SELECTED ARTICLES FROM THE RECENT LITERATURE 2004

10/28/04

Evidence based asthma management

Summary
Background - The updated evidence -based guidelines for the diagnosis and management of asthma published in 2002 by the National Asthma Education and Prevention Program are used widely in the USA. However, there are some unresolved asthma management issues that need further investigation.

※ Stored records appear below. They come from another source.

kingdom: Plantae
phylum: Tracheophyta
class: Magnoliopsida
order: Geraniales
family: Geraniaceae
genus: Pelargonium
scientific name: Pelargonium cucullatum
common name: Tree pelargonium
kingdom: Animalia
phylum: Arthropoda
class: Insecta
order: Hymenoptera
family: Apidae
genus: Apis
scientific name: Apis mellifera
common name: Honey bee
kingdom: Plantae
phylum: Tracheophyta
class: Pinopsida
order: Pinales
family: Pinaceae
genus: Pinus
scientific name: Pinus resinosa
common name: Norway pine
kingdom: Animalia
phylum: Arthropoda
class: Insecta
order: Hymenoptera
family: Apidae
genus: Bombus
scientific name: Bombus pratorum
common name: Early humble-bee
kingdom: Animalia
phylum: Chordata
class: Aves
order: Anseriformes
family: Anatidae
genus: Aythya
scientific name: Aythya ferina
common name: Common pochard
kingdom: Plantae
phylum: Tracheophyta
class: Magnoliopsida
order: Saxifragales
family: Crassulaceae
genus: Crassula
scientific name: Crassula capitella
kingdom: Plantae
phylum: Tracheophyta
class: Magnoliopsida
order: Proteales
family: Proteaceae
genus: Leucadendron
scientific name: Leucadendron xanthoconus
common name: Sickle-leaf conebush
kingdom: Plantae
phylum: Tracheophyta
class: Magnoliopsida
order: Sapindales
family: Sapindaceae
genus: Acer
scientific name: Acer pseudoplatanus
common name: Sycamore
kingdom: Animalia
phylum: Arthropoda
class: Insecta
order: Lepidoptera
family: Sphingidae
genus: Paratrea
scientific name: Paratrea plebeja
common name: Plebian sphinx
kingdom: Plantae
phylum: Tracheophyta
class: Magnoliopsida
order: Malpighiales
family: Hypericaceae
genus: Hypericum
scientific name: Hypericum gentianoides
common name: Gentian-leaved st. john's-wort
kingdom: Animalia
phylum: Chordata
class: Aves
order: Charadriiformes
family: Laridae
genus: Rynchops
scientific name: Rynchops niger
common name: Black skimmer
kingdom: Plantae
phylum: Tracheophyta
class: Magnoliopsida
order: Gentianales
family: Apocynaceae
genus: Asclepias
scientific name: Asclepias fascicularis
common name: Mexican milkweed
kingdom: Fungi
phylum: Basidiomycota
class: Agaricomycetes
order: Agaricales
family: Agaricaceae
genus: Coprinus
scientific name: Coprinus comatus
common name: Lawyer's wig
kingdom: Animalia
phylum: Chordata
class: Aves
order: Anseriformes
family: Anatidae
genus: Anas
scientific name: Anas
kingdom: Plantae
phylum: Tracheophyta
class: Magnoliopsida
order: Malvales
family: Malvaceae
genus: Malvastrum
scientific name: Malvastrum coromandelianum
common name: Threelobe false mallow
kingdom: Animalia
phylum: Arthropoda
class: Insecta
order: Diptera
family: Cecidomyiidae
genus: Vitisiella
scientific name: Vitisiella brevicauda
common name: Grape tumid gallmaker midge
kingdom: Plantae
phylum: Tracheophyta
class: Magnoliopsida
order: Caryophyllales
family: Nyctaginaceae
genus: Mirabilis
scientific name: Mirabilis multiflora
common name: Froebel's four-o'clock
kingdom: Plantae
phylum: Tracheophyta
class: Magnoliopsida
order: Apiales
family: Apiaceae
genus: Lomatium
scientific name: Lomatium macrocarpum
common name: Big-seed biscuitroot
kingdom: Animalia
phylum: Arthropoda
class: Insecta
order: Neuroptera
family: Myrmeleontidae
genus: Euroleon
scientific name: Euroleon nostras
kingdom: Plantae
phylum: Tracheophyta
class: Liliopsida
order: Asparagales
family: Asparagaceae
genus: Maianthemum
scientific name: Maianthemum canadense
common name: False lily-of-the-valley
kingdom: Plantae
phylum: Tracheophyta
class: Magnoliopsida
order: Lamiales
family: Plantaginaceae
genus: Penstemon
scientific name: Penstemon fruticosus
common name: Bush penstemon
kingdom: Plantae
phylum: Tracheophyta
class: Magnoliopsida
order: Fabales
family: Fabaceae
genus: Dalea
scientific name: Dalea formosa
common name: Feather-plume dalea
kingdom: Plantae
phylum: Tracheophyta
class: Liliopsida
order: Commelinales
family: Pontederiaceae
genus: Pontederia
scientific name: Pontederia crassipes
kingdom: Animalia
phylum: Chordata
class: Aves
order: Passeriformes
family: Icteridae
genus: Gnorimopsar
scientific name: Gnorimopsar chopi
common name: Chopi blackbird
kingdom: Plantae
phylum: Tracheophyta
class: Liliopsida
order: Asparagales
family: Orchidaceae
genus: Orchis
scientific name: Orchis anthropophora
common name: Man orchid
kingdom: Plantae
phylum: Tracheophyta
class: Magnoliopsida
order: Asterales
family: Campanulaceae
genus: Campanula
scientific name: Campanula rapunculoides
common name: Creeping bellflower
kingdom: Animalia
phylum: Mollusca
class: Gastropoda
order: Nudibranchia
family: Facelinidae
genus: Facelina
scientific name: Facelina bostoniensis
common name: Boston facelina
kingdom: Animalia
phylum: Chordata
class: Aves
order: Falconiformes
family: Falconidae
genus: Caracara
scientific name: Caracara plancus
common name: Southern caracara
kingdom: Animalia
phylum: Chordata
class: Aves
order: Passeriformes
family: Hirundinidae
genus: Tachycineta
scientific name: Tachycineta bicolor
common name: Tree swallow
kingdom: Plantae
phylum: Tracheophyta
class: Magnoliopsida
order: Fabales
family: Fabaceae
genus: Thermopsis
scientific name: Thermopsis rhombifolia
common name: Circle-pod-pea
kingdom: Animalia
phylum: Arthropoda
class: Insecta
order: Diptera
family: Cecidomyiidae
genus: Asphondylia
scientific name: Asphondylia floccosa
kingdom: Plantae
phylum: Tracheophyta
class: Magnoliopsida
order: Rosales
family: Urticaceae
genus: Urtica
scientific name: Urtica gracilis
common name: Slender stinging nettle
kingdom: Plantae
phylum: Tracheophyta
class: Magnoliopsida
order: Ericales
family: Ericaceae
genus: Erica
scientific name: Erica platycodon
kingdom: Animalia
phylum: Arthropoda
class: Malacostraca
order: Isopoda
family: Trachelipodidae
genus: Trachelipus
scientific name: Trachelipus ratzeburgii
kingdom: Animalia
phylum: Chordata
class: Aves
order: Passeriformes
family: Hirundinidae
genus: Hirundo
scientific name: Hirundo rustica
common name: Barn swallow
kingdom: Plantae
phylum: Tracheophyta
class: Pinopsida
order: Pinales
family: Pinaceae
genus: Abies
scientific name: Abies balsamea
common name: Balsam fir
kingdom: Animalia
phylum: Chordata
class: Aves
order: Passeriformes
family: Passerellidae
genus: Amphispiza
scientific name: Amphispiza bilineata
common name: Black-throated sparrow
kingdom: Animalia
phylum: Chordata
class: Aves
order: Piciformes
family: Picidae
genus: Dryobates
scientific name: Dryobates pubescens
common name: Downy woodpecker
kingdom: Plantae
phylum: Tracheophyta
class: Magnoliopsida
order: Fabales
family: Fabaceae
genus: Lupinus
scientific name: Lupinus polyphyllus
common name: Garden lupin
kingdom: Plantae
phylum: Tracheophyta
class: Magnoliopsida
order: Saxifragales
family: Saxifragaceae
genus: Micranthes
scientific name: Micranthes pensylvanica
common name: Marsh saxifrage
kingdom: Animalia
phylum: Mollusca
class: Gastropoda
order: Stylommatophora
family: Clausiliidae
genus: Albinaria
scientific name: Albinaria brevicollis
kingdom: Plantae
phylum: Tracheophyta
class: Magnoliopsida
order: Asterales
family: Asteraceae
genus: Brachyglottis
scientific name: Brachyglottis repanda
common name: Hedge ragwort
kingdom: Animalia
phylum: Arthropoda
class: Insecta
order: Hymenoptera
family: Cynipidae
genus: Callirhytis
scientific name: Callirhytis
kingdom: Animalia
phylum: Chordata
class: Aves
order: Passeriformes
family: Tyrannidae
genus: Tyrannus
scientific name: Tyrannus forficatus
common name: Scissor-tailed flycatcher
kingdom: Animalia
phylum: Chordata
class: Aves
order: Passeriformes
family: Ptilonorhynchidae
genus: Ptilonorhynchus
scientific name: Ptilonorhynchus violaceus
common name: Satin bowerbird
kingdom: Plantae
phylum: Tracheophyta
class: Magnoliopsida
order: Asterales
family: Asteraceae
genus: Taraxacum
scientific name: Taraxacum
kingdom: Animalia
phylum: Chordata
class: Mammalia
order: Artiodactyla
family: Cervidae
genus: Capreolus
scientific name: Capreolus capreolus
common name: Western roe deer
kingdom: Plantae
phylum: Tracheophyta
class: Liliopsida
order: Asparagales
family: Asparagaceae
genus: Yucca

Findings - Kallstrom of the Fairview Hospital in Cleveland, OH reviewed current evidence-based management principles in asthma. 1) For persistent childhood asthma (PA), inhaled corticosteroids (ICS) are more beneficial than monotherapy with long-acting beta agonists, theophylline, nedocromil or cromolyn or any combination of the latter agents. 2) Cromolyn and nedocromil are modestly effective as controller medications for PA, but not as effective as ICS. Therefore, cromolyn and nedocromil may be considered as alternatives, but not preferred to ICS for mild, persistent asthma. However, these agents may be helpful as preventative therapy used shortly before exertion or unavoidable allergen exposure. 3) There is insufficient information about the long-term impact of ICS treatment on lung function of asthmatic children < 5 year old. 4) Low to moderate dose ICS treatment is not associated with significant adverse effects on the eyes or HPA axis. 5) Leukotriene antagonists such as montelukast are an alternative (but not preferred) to ICS treatment for PA and can be considered if there is strong indication for treatment with an oral agent. 6) Beta agonists and ICS are delivered with equal efficacy by a MDI/spacer and aerosol delivery devices. 7) There is low-level evidence that inhalation of helium/oxygen mixtures (heliox) may be of benefit in treatment during the first hour of an acute asthma exacerbation. 8) There is no indication for antibiotic therapy of asthma unless there is definite evidence of a bacterial infection. The role of sinusitis in asthma pathogenesis remains to be well-defined. 9) A written management plan should enhance asthma care. However, there is inadequate evidence to say whether the action plan should be based on symptom scores or on findings in peak flow monitoring.

Reference
Resp Care 2004;49:783-92

Editor's Comments
These conclusions are in concordance with my impression of current opinions rendered by most experts in the field. However, some other current impressions/recommendations are worth mentioning:
1) A combination of inhaled long-acting beta agonist and ICS allows effective asthma control at significantly lower doses of the ICS. This is important because the likelihood of adverse systemic effects of chronic ICS therapy is dose dependent with generally no significant adverse effect at daily doses of 400 mcg of budesonide and 200 mcg of fluticasone in children;
2) Although written management plans should enhance asthma care as compared to just verbal instructions, some written plans are written at a higher reading capacity level than many adult asthmatics possess. Therefore, it is not surprising that studies have not shown a clear-cut advantage of written management plans when compared to careful verbal instruction. My impression is that a key element of successful management is repeated close interaction between the patient and the health care team.